I went looking for truth and all I found was love. I went looking for love and all I found was truth.
— Naval
One rule of writing I love by Stephen King is to tell the truth. It’s a maxim that can make a candid writer out of anyone. It’ll help you find your voice, move closer to what you love, and keep you in shape. Moreover, it can make for an honest and renewed life.
Much of King’s rules can be worthy expressions to live by as much as a guide for writers. For instance, his first rule is to write for yourself and then worry about the audience. In reality, it’s saying to live for yourself, to put your happiness first, and then worry about everyone else.
This essentially takes time to grok because, in life, we rarely make decisions based 100% on what we want. While we all seek different levels of validation, the cycle is the same. But once we spot this craving, the cycle opens. You might feel in disarray at first, but once you stop worrying about what others want—and start making decisions for yourself—the renewal cycle begins. Your life is yours.
As said by Nix, we live in a land of quick fixes and rapid change. We cycle through endless interests to keep up with this world’s idea of self-reinvention. It relies on disposability and churn: picking up a new interest, loving it until the novelty fades, and then throwing it away for something new. People become besieged by their urges to buy more, take more pictures, gloss their lives and appease society's expectations. It’s relentless. Exhausting. You can’t find truth or love in this.
It may seem ingenuous, but I find more happiness in focusing on endurance. Inertia anchors us into place so that we lose our rhythm, so I prefer to thread the small things through a long string of time. It’s more gratifying that way. We all could devote more time to quality exercise, managing exhaustion, setting schedules and routines, actively curating our workspace, and looking after what we read and absorb. But no one prepares you for how hard this is to maintain, let alone at a high calibre or all at once. So the key is to turn them into small actions that add up over an entire life.

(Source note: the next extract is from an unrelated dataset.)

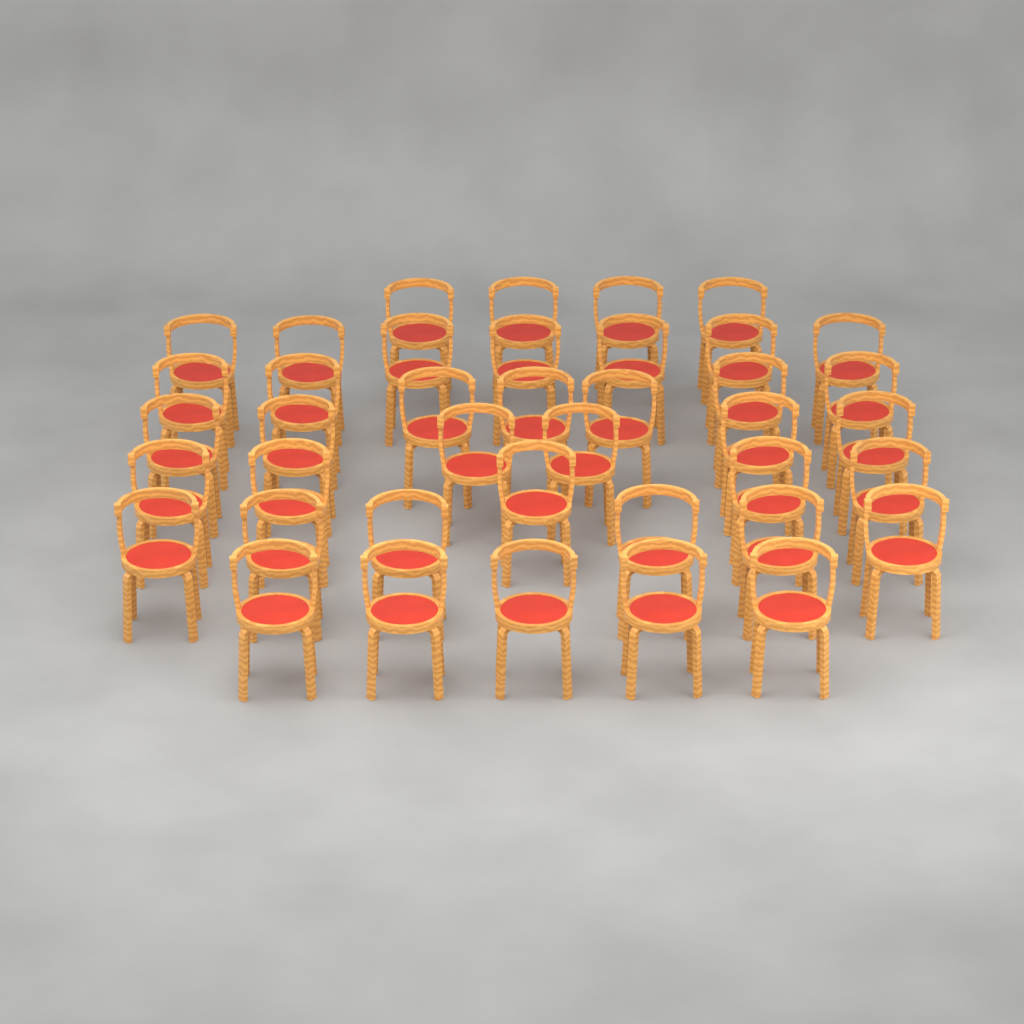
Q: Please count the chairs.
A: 40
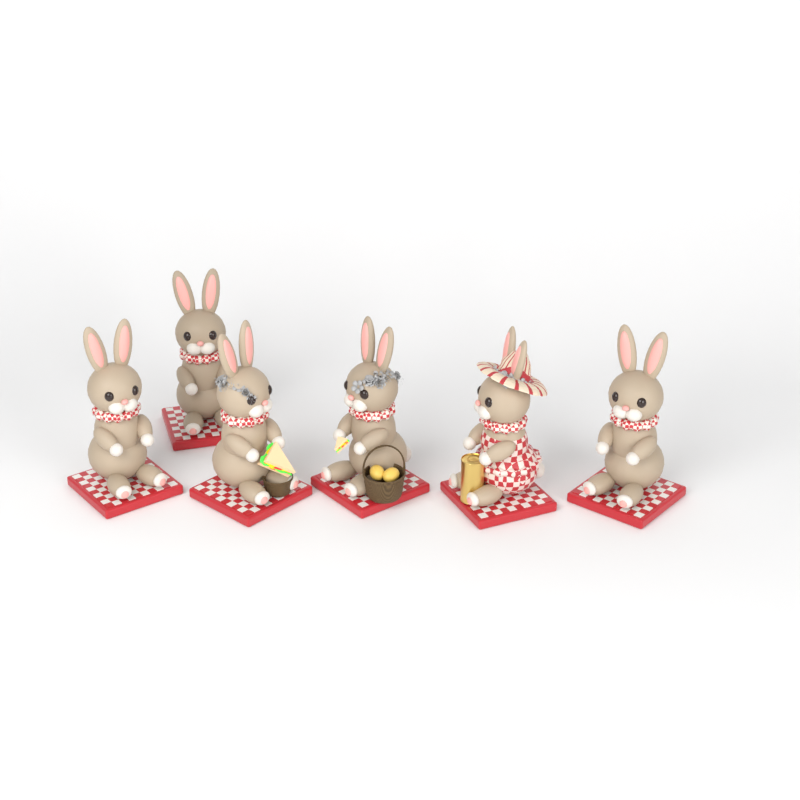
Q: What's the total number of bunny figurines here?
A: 6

The search for truth and love are strangely intertwined; in our pursuit of one, we tend to find the other. Life quests are usually about two things: effort and longevity. Truths are raw ingredients that shape us and determine how we make an effort toward what we love. And you can’t fully extract these elements without chipping away at them for a long time. Good things—stable relationships, a reliable body, exhilarating hobbies, healthy habits, etc.—require upkeep and depend on love and stable intentions. Even if you have the inevitable slip-up from time to time, you can’t sweat it and just have to be happy to carry on tomorrow. When that’s easy for you, you find truth.

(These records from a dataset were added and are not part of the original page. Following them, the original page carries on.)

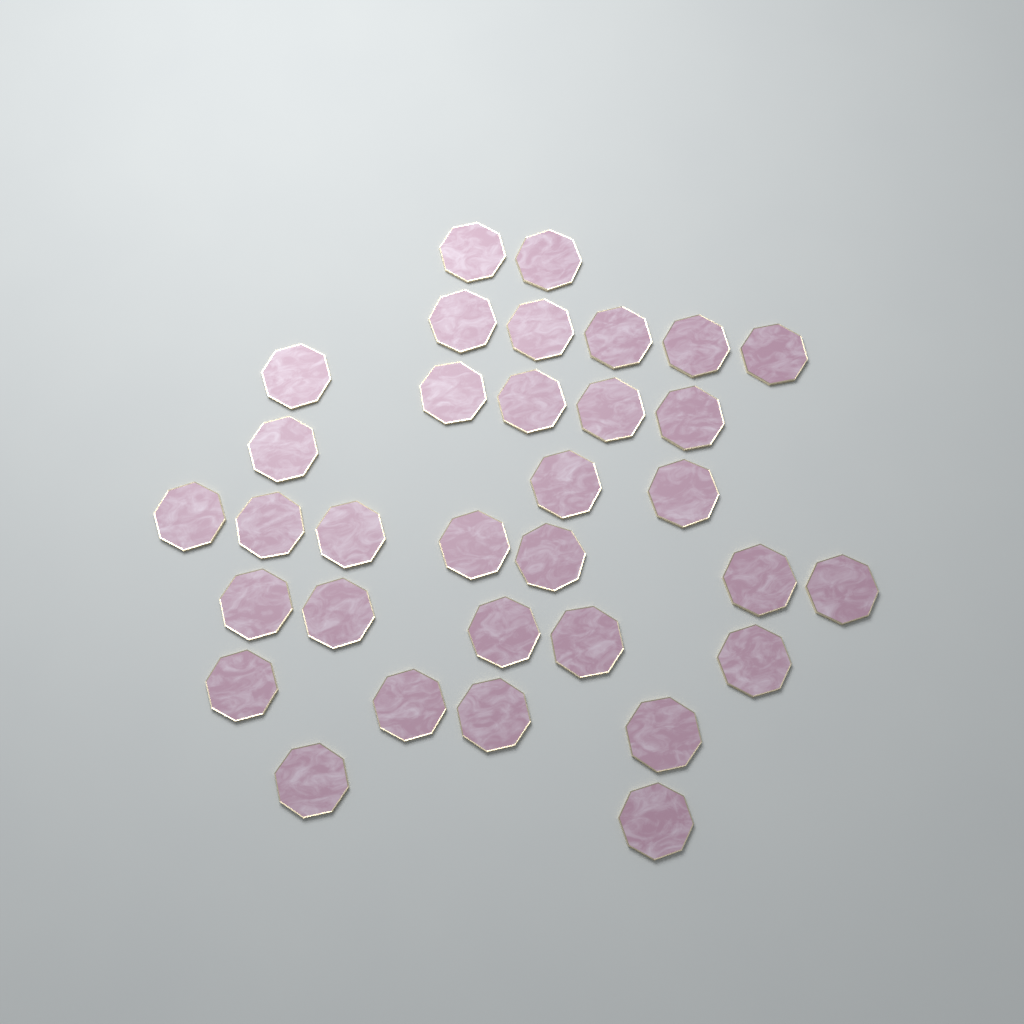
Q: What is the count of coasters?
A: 33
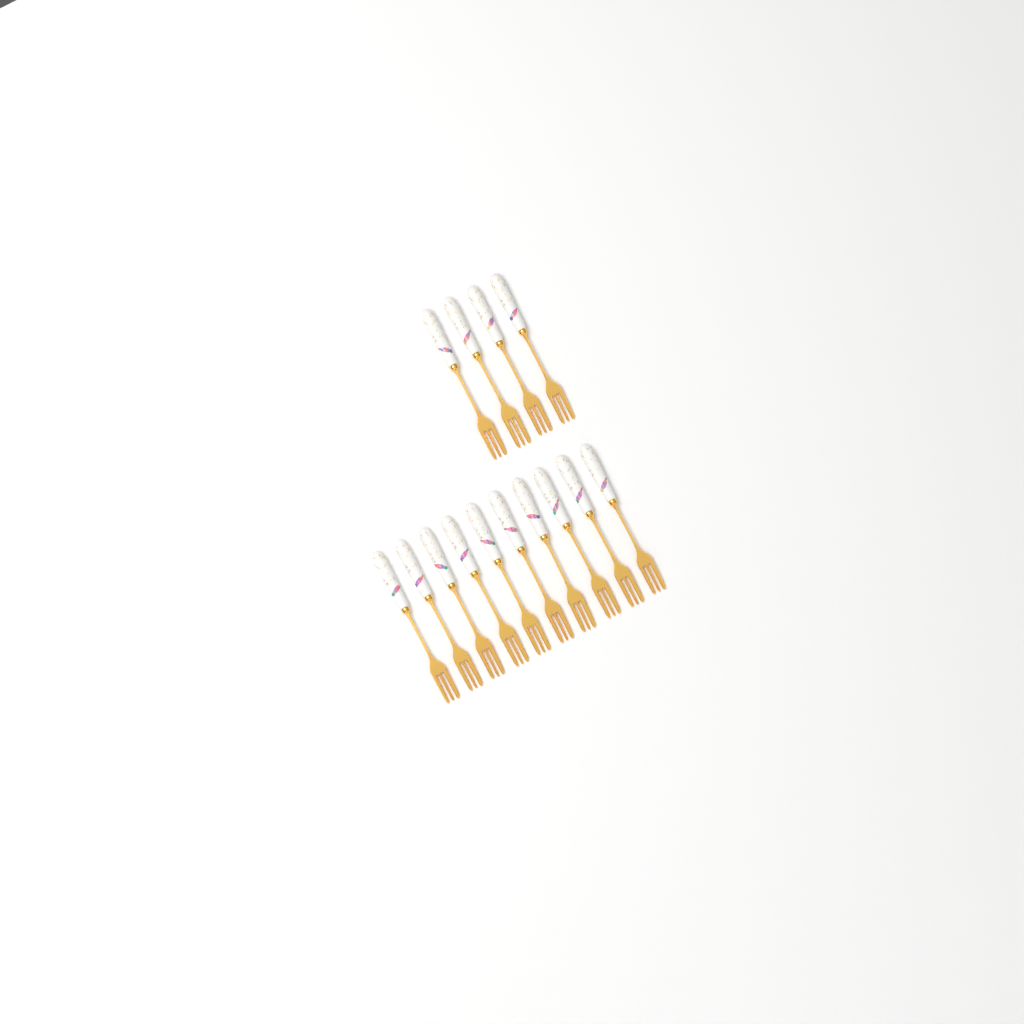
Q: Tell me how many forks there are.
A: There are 14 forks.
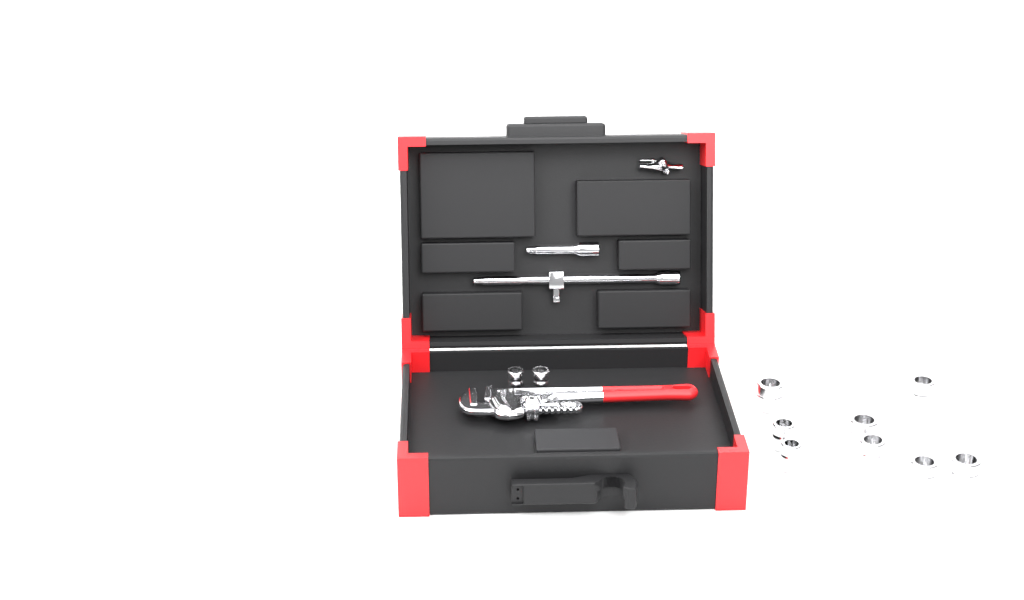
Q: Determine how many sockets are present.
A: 10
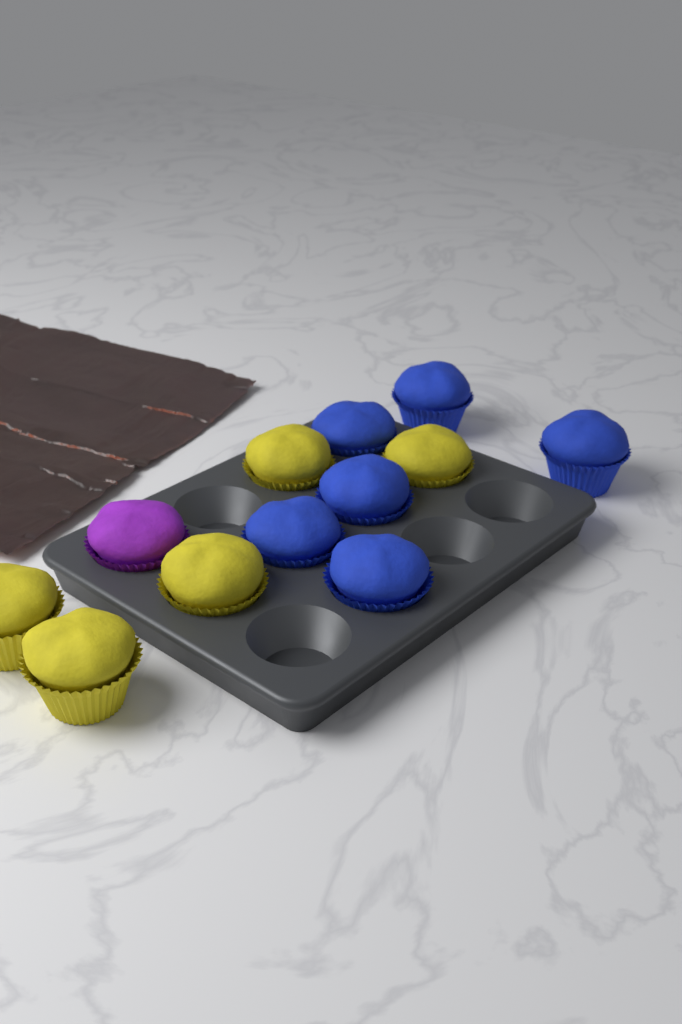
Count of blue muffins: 6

Now halfway through the year, I’ve been looking back only to appreciate my progress. Desires have diffused. Plans of mine and my friends are taking shape as new jobs and experiences and opportunities to travel are flowing into our lives. These truths uncover happiness, and as a subsequence, we discover love in its purest state.

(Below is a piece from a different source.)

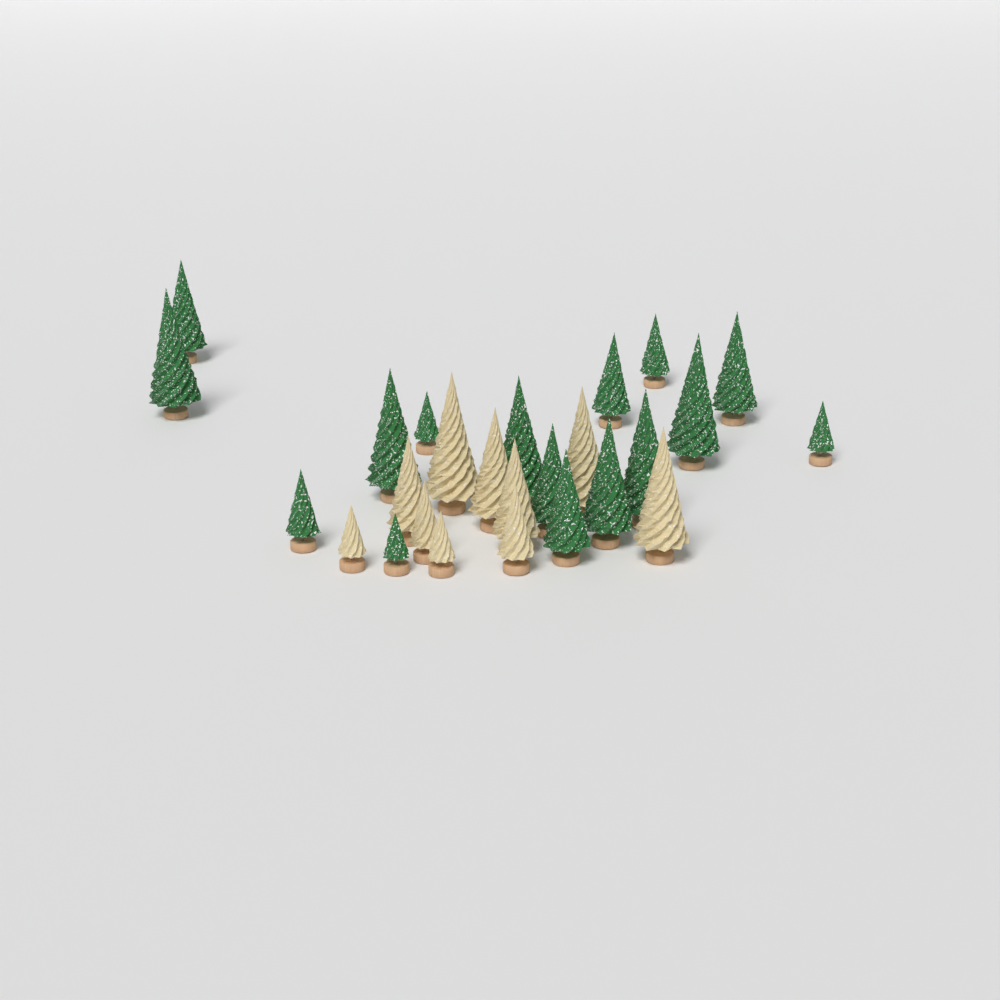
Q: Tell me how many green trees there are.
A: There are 16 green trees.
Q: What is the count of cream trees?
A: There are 10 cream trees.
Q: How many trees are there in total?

Conversely, the quest for love over truth is a more difficult passage. More painful. In our search for love, we often find raw truths that help to give us our direction but may also be unsettling, like a relationship gone sour or learning something that’s also upsetting.
Sometimes we must search for love in order to find those truths that offer us a better direction. A north star. To curate ourselves, our environment, our relationships, our bodies, and more, we must learn to love something first. It may riddle us with naivety for a short while, as we know continuity is rare, though we tend to ignore it. But at least we get to understand the importance of choosing for ourselves.